East Timor’s second presidential election as a free nation will see two ex-guerrillas compete in a run-off vote on Monday, after the Nobel Prize-winning incumbent was knocked out in the first round. Either Francisco Guterres “Lu Olo” or Taur Matan Ruak, both heroes of the nation’s 24-year war against Indonesian occupation, will replace Jose Ramos-Horta, who trailed in third place in a vote seen as a key test for the young democracy. While the presidency is largely ceremonial, it enjoyed a high profile under Ramos-Horta, and the election is the first in a series of landmark events for the half-island nation of 1.1 million people. In May, East Timor will celebrate 10 years of independence, which came after three years of UN administration. Then, in July, voters will choose a new government in a general election.
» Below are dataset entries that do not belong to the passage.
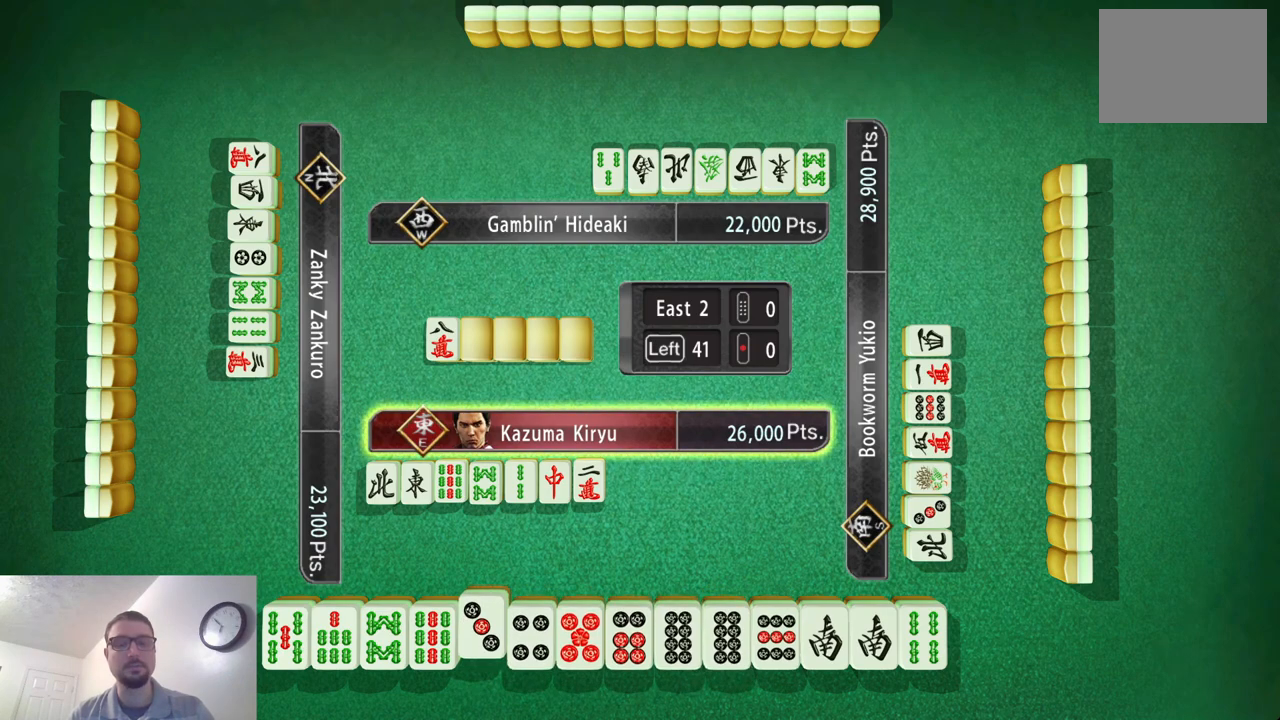
{"buttons": [], "left_stick": "center", "events": []}
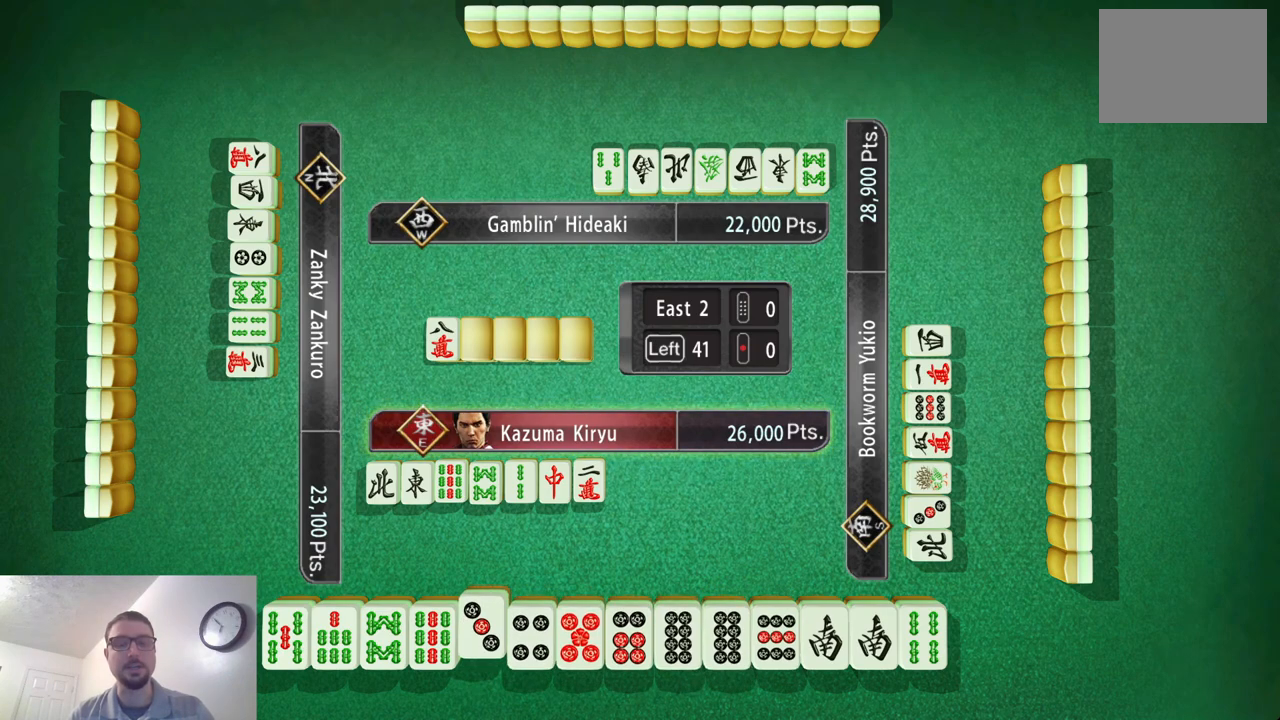
{"buttons": [], "left_stick": "center", "events": []}
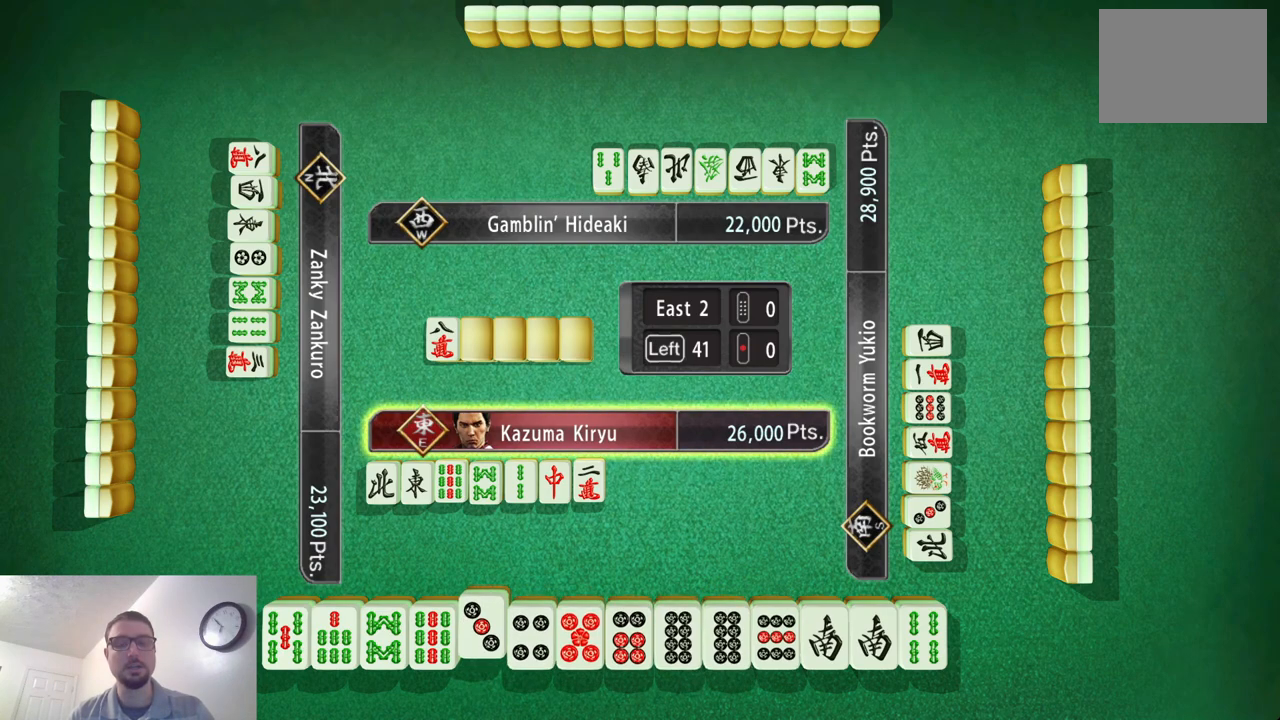
{"buttons": [], "left_stick": "center", "events": []}
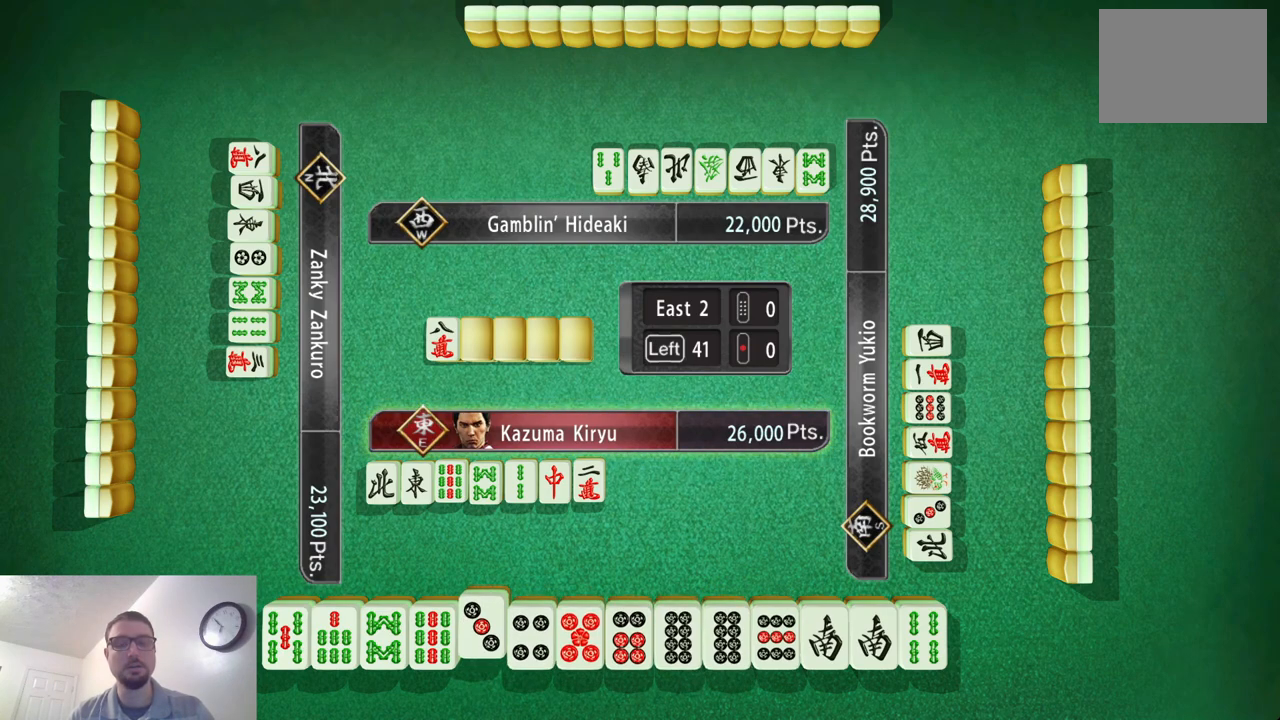
{"buttons": [], "left_stick": "center", "events": []}
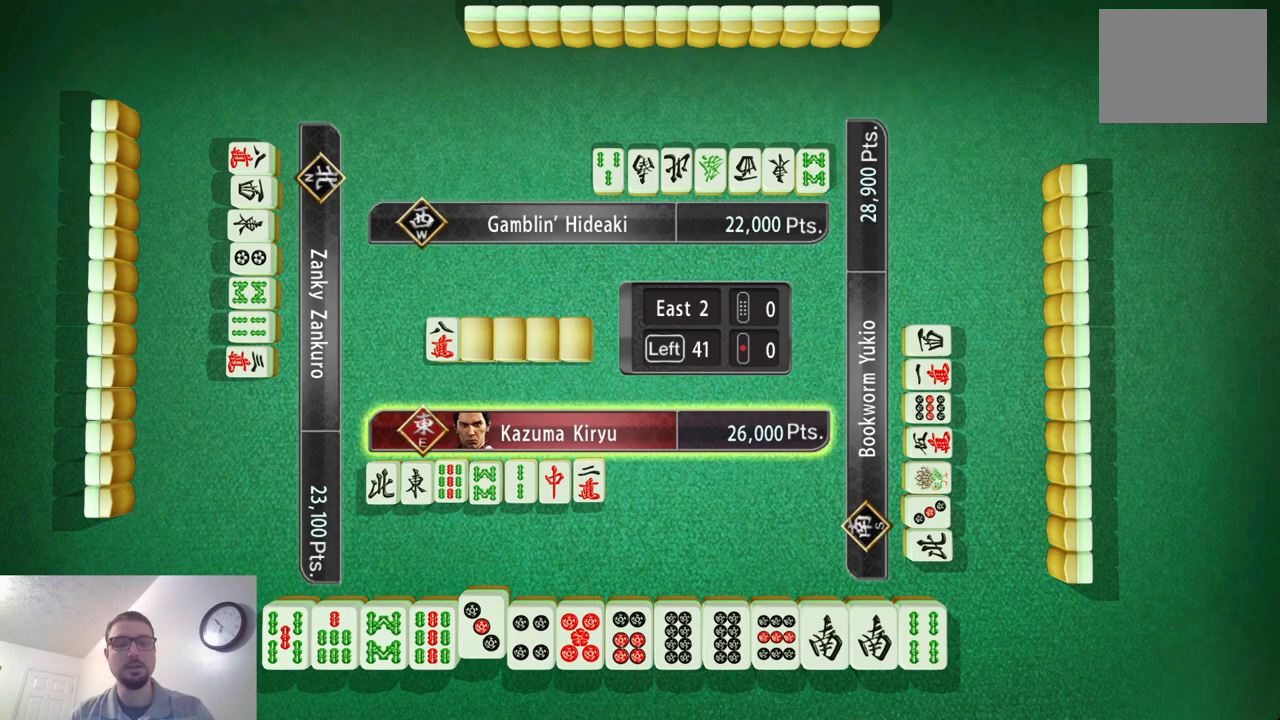
{"buttons": [], "left_stick": "center", "events": []}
At the end of the year the impoverished and chronically unstable nation bids goodbye to UN forces stationed in the country since 1999.
The soft-spoken Guterres, 57, who heads the opposition Fretilin party, which is synonymous with the resistance, lost the presidency to Ramos-Horta in a run-off in 2007. Widely respected for the two decades he spent in Timor’s hills and thick jungles fighting the occupation, Guterres topped the March 17 first round with nearly 29 per cent of the vote. But in election campaigns, he has strived to purge his guerrilla identity, stressing that his priorities included figuring out “how we can make light in every house, how we can get justice for all (Timorese) people”.
… Ruak, whose name means “piercing eyes” in the local Tetum language, is the former military commander of Fretilin’s military wing. The 55-year-old, running as an independent but backed by Prime Minister Xanana Gusmao’s powerful National Congress for the Reconstruction of East Timor party, won about 26 per cent of the first-round vote.